- [REQUEST]
Lines to return, exactly: from the line with "глобальні блокування потенційно" to the line with "Читати повністю" in the entries below, both included.

BEGIN

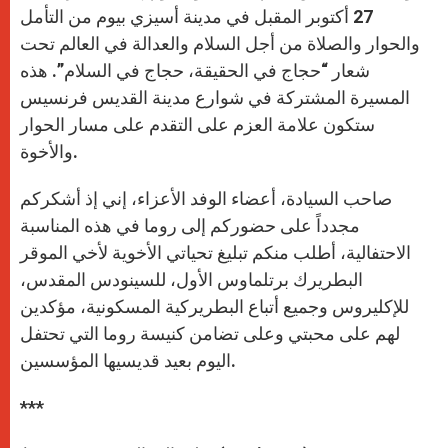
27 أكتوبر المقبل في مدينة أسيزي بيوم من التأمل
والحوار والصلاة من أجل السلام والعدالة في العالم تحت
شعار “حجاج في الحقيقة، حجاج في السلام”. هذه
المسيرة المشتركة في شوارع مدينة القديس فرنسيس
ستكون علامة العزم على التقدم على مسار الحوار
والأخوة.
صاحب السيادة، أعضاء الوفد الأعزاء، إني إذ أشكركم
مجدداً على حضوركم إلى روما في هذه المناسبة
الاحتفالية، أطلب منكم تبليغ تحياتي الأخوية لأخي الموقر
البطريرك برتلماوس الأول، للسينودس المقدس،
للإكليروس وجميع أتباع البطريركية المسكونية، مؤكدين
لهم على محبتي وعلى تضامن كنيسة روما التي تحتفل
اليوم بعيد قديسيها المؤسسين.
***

END
BEGIN

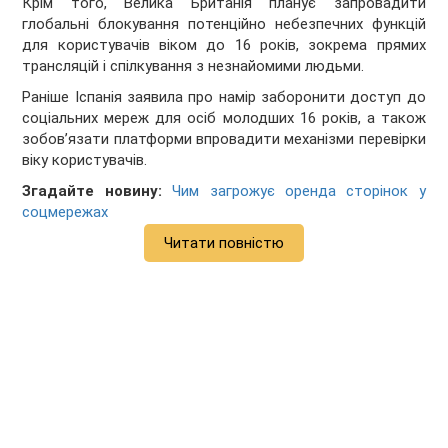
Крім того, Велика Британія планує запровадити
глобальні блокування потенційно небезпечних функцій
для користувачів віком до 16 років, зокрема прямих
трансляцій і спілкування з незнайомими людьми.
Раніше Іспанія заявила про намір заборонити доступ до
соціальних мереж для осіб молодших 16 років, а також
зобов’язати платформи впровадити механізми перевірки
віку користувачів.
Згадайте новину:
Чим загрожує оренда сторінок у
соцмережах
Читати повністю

END

- [WRITTEN RESPONSE]
глобальні блокування потенційно небезпечних функцій
для користувачів віком до 16 років, зокрема прямих
трансляцій і спілкування з незнайомими людьми.
Раніше Іспанія заявила про намір заборонити доступ до
соціальних мереж для осіб молодших 16 років, а також
зобов’язати платформи впровадити механізми перевірки
віку користувачів.
Згадайте новину:
Чим загрожує оренда сторінок у
соцмережах
Читати повністю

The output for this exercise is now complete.